TASK TO COMPLETE —
Search through the entries for the word "paint" and copy every line that has it.

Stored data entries
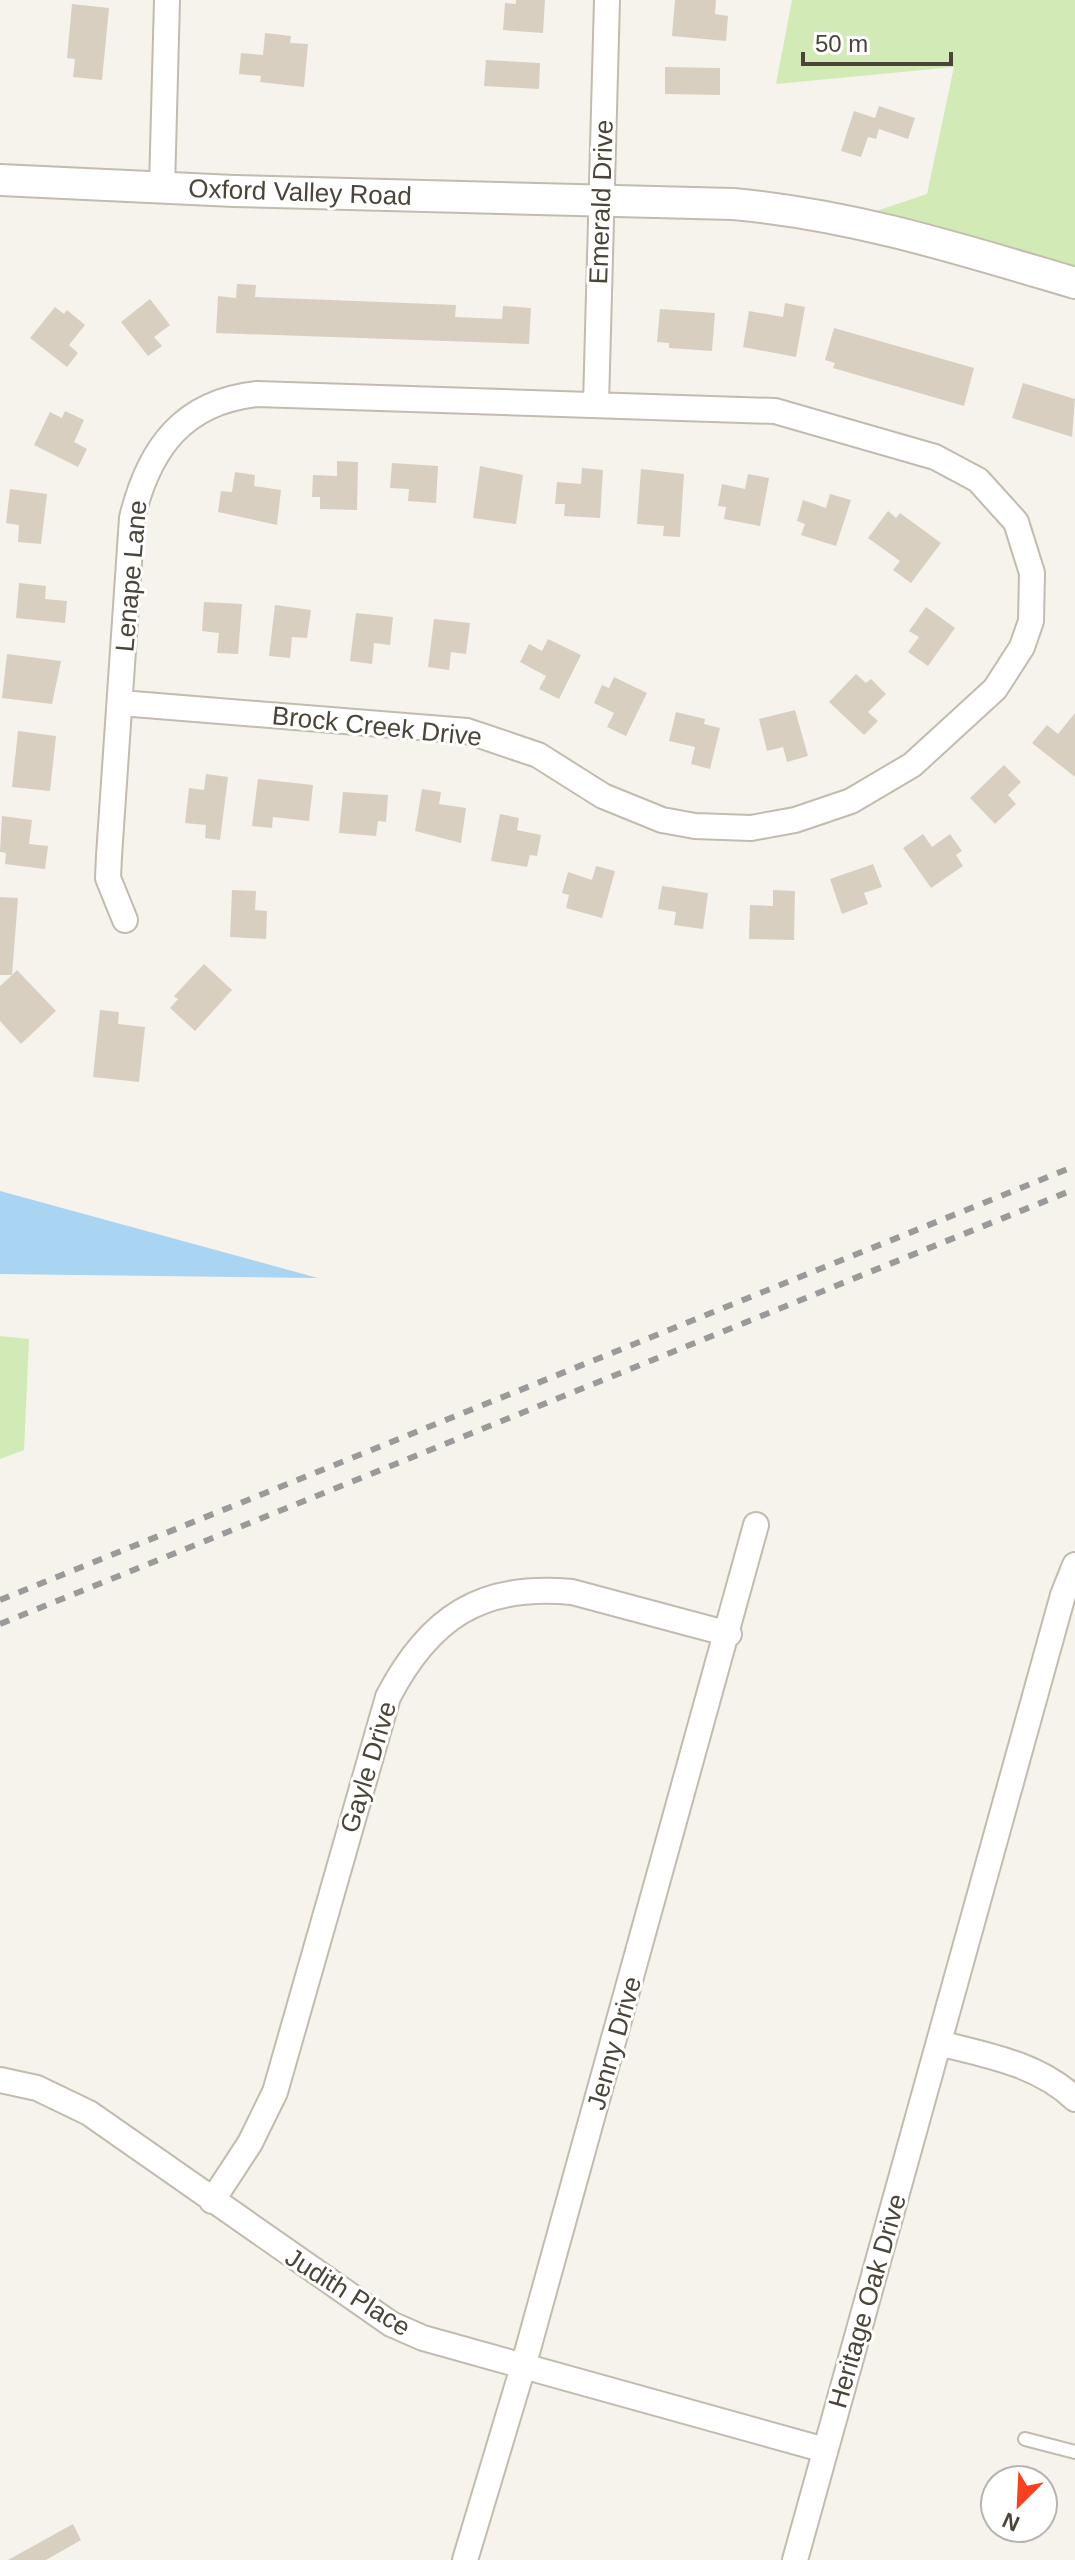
<svg xmlns="http://www.w3.org/2000/svg" width="1075" height="2560" font-family="Arial,sans-serif">
	<rect width="100%" height="100%" fill="#f6f3ec"/>
	<path fill="#d2eab5" d="M792,0H1075V283L852,219L927,194L954,67L776,84Z
		M0,1336L29,1339L24,1450L0,1459Z"/>
	<path fill="#a9d4f2" d="M0,1191L318,1278L0,1274Z"/>
	<path fill="#d8cfc1" d="M516,0H545L543,33L503,30L505,3L516,4Z
		M675,0H716L715,14L728,16L726,41L672,36Z
		M72,4L109,8L102,80L73,77L75,59L67,58Z
		M265,33L291,36L290,43L308,44L304,87L260,82L261,76L239,74L241,53L263,55Z
		M486,60L540,63L539,89L484,86Z
		M665,67L720,68V95L665,94Z
		M879,106L915,118L908,139L879,129L876,139L868,137L861,157L841,151L854,111L875,118Z
		M237,284L256,285L255,297L456,305L455,317L502,319L503,306L531,308L529,344L216,333L218,296L236,298Z
		M150,299L170,325L154,337L162,346L148,356L121,322Z
		M785,303L805,307L796,357L743,347L749,311L783,317Z
		M55,307L64,314L67,310L85,325L69,345L78,353L67,367L30,338Z
		M660,309L715,313L712,351L669,348V343L657,342Z
		M834,328L974,368L964,406L833,368L835,363L825,360Z
		M1023,383L1075,399L1072,437L1012,418Z
		M65,411L84,420L74,442L87,449L78,467L34,445L50,412L62,418Z
		M337,461L358,462L357,510L320,509V497H312L313,475L337,476Z
		M392,463L438,466L436,503L408,501L409,489L390,488Z
		M480,466L523,475L516,524L473,518Z
		M582,468L603,470L600,518L564,516L565,504H555L557,482L581,484Z
		M641,469L684,474L680,537L663,536L664,526L637,524Z
		M235,472L255,475L254,486L281,490L277,525L218,512L221,491L232,492Z
		M748,474L769,478L760,526L724,519L726,507L718,506L722,484L745,489Z
		M10,489L47,494L41,544L18,542L19,525L6,523Z
		M830,494L851,500L836,546L801,535L805,524L797,521L803,500L826,508Z
		M888,511L896,518L900,513L941,543L911,583L893,570L900,561L868,538Z
		M19,583L46,586L45,599L67,601L65,623L16,618Z
		M204,602L242,604L238,654L217,653L219,633L202,631Z
		M275,605L311,610L307,638L292,637L290,658L269,656Z
		M926,607L955,628L928,666L908,652L919,637L909,631Z
		M356,613L393,617L390,645L374,643L372,664L350,661Z
		M434,619L470,623L466,654L451,652L449,670L428,667Z
		M548,639L581,655L559,699L539,689L546,676L520,662L529,644L542,651Z
		M7,654L61,661L52,704L2,698Z
		M856,674L866,683L871,679L886,694L868,712L878,721L864,735L829,702Z
		M614,677L647,693L626,736L607,727L614,713L594,703L602,685L609,688Z
		M795,710L808,756L787,762L783,747L767,751L759,719Z
		M676,712L705,719L704,724L720,728L710,769L691,764L695,747L669,741Z
		M1075,713V777L1032,743L1047,725L1058,734Z
		M18,731L56,736L50,791L12,787Z
		M1004,765L1021,782L1008,795L1016,804L995,824L970,798Z
		M206,774L228,777L220,840L205,838L206,825L185,823L189,788L204,790Z
		M258,779L313,785L309,821L273,817L272,828L252,826Z
		M422,789L441,792L439,804L466,808L461,843L415,831Z
		M343,792L388,795L386,822L378,821L376,836L339,833Z
		M500,814L519,818L517,830L541,835L537,856L530,855L527,867L491,861Z
		M2,816L32,820L29,844L48,846L45,869L5,864L6,853L0,852Z
		M923,834L932,847L950,834L962,851L956,855L963,866L931,888L903,848Z
		M873,864L882,887L864,893L868,904L842,914L830,879Z
		M596,866L615,871L602,918L566,908L569,895L562,893L568,872L592,880Z
		M662,886L708,893L703,929L674,925L676,912L658,909Z
		M232,890L256,891L255,910L267,911L266,939L230,937Z
		M773,890L795,891L794,940L749,939L750,905L773,906Z
		M0,897L18,898L12,975L17,970L56,1011L21,1044L0,1021V986L12,975H0Z
		M204,964L232,990L195,1031L170,1008L178,999L174,996Z
		M100,1010L119,1012L118,1024L145,1027L139,1082L93,1077Z
		M73,2524L81,2540L46,2560H8Z"/>
	<g fill="none" stroke-linecap="round" stroke-linejoin="round">
		<defs>
			<path id="service" d="M1025,2439L1075,2452"/>
			<path id="minor" d="M162,188L167,0
				M596,404L607,0
				M121,703L467,731L538,755L603,796L662,820L695,826L751,828L795,820L851,801L912,765L995,689L1022,647L1031,621L1032,573L1016,522L978,480L935,457L775,411L257,394C183,402 149,448 132,518L109,856L108,878L125,920
				M939,2043C986,2055 1039,2064 1075,2099
				M0,2080L37,2088L89,2113L391,2324L423,2338L825,2450
				M212,2201L250,2143L275,2092L388,1697C429,1618 481,1583 572,1592L729,1634
				M465,2560L523,2367L756,1525
				M795,2560L1063,1595L1075,1565"/>
			<path id="tertiary" d="M0,180L234,191L733,204C854,215 960,249 1075,283"/>
		</defs>
		<use href="#service" stroke="#c2bbae" stroke-width="16"/>
		<use href="#minor" stroke="#c2bbae" stroke-width="28"/>
		<use href="#tertiary" stroke="#c2bbae" stroke-width="34"/>
		<use href="#service" stroke="#fff" stroke-width="12"/>
		<use href="#minor" stroke="#fff" stroke-width="24"/>
		<use href="#tertiary" stroke="#fff" stroke-width="30"/>
		<path stroke="#9a9a9a" stroke-width="6" stroke-dasharray="10 10" stroke-linecap="butt" d="M0,1600L1075,1166
			M0,1624L1075,1189"/>
	</g>
	<g text-anchor="middle" dominant-baseline="central" stroke-width="6" stroke-linejoin="round" paint-order="stroke">
		<g font-size="26" fill="#4b4439" stroke="#fff">
			<text transform="translate(300 192) rotate(2)">Oxford Valley Road</text>
			<text transform="translate(601 202) rotate(-88)">Emerald Drive</text>
			<text transform="translate(131 576) rotate(-85)">Lenape Lane</text>
			<text transform="translate(377 726) rotate(6)">Brock Creek Drive</text>
			<text transform="translate(368 1767) rotate(-73)">Gayle Drive</text>
			<text transform="translate(614 2043) rotate(-74)">Jenny Drive</text>
			<text transform="translate(348 2292) rotate(32)">Judith Place</text>
			<text transform="translate(867 2301) rotate(-74)">Heritage Oak Drive</text>
		</g>
	</g>
	<g transform="translate(1019 2504) rotate(204)"><circle r="38" fill="#ffffff" stroke="#b7b4b0" stroke-width="2"/>
	<path d="M0-6L14 30L0 20L-14 30Z" fill="#fc3f1d"/>
	<text y="-12" font-size="22" font-weight="bold" text-anchor="middle" fill="#4b4439">N</text>
	</g>
	<path d="M803 52v12h148v-12" fill="none" stroke="#4b4439" stroke-width="4"/>
	<text x="815" y="52" font-size="24" fill="#4b4439" stroke="#ffffff" stroke-width="6" paint-order="stroke">50 m</text>
</svg>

SOLUTION FOR THIS EXERCISE —
	<g text-anchor="middle" dominant-baseline="central" stroke-width="6" stroke-linejoin="round" paint-order="stroke">
	<text x="815" y="52" font-size="24" fill="#4b4439" stroke="#ffffff" stroke-width="6" paint-order="stroke">50 m</text>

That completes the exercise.